Thursday, July 24, 2014

The Essential Art of Saying "No" and How You Can Get Better At It





To live a healthy life we need the ability to say both “yes” and “no”. A healthy life doesn’t say yes to everything it is asked and it doesn’t say “no” all of the time either. To feel truly satisfied and fulfilled in life, you have to be in charge of your yes’s and no’s.  In other words, the more often you are able to say “yes” to something simply because you want to, and feel it’s the best course of action for you, the happier you will be. The same goes for saying “no”.  If you don’t feel free to say “no” at times in your relationships, then those relationships are not healthy.

This seems simple enough, but life is rarely simply. The complication comes with the fact that the people in your life don’t like to hear the word “no”. Some may get angry, some may give you the silent treatment, others may cry (usually those under age 5), and they all want you to give in and change your answer. Saying “no” and then sticking to our boundaries is a critical skill to have at work, church, and home. Are you having trouble saying “no” and sticking to it? Here are some possible reasons why….



You Are Saying No, But Explaining….

Your job isn’t to convince people in your life that you correct and justified when you decide to say no, it’s to simply communicate, “no”. If you need people to understand and buy into your decisions all of the time, then you are in trouble! A lot of times people won’t understand (everyone has blind spots), and many times they just won’t care!  You don’t have to explain yourself every time you make a decision. It’s your life, your time, and your energy, and you get to spend it however you choose.  Also, if someone is wanting to manipulate you into doing what they want, they will love your long explanations, because it gives them the time and opportunitiy to wear you down to get you to give in. It’s not rude to just say “no” and go about your business.


You Are Saying No, But Apologizing For It….

It’s not bad to say “no”. You don’t have to feel guilty when you can’t or won't give what someone is asking of you. It’s ok to disagree with what others may be saying or asking, and go your own way.

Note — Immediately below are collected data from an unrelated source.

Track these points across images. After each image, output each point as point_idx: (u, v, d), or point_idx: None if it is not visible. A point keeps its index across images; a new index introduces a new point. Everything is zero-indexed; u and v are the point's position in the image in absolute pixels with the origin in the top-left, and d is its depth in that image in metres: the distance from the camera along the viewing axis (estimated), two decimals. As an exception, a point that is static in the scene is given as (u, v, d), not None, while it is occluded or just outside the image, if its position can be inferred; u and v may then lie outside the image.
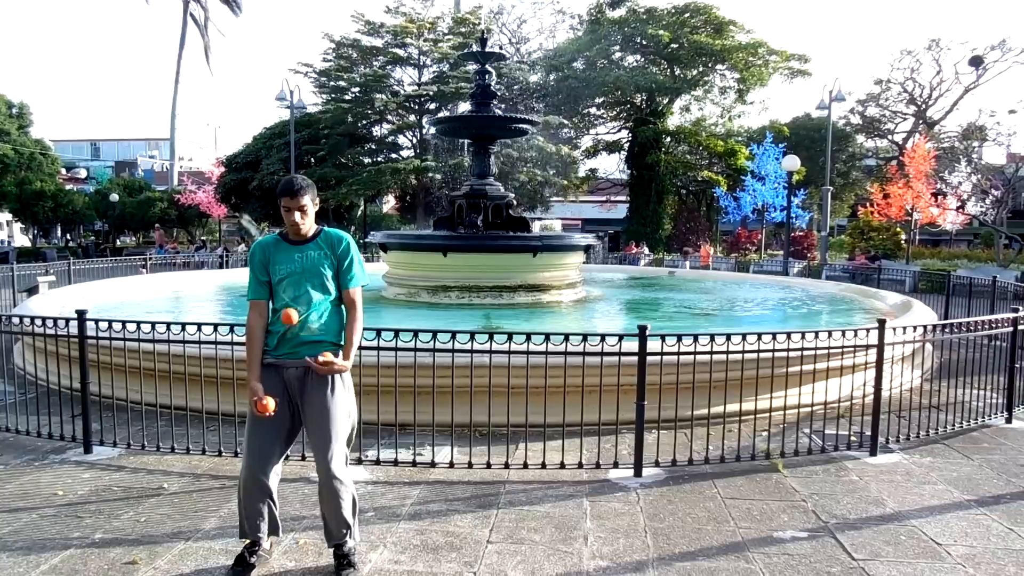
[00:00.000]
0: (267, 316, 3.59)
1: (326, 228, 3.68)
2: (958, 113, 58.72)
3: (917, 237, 33.01)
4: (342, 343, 3.59)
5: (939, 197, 30.19)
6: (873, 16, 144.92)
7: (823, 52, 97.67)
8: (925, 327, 6.43)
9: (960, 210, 32.39)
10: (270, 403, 3.38)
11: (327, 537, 3.64)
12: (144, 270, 18.78)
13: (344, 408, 3.55)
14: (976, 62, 39.93)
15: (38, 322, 5.81)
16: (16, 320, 6.21)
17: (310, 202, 3.55)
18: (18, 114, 44.90)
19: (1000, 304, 12.30)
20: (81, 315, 5.49)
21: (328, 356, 3.42)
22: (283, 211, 3.53)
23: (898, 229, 28.39)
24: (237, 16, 53.47)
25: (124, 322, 5.48)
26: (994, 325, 6.49)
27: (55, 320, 5.72)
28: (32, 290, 13.06)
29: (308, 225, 3.58)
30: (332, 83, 33.93)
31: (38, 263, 20.40)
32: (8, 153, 41.41)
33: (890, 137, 45.53)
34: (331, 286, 3.56)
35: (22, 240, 49.01)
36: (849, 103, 41.05)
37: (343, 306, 3.63)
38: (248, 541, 3.63)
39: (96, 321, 5.50)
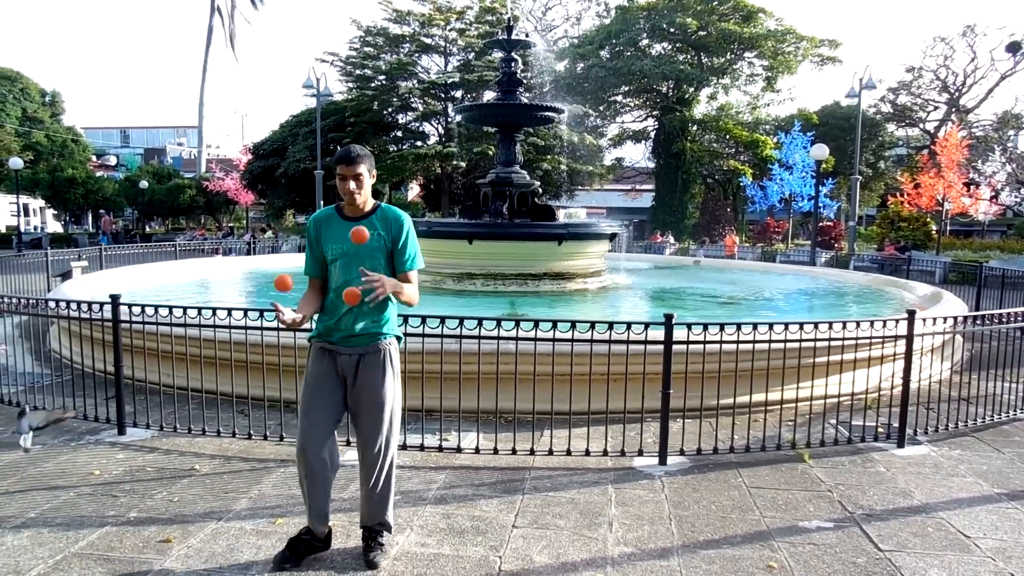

If you apologize every time you say “no”, people will begin to assume that you are wrong, and will press you even more forcefully. The only healthy time to apologize is when you have done something wrong! Throwing out apologies all of the time is dishonest. If you are like me, you will mess up plenty in life, save your apologies for those times when you have actually done or said something wrong!


You Are Not Saying No At All….

Every skilled manipulator is looking for someone to run over. Don’t be that person for them! Your opinion matters, and your personal boundaries matter.  Standing up for yourself sometimes and saying “no” reminds people that you are a person worthy of respect. You matter and your thoughts matter, so don’t just go along with everyone else all of the time!



Saying “no” isn’t easy, but it’s a crucial part of a healthy life. I hope you will find the courage to practice your “no”, and that in doing so, you will be reminded of your value in the relationships in your life!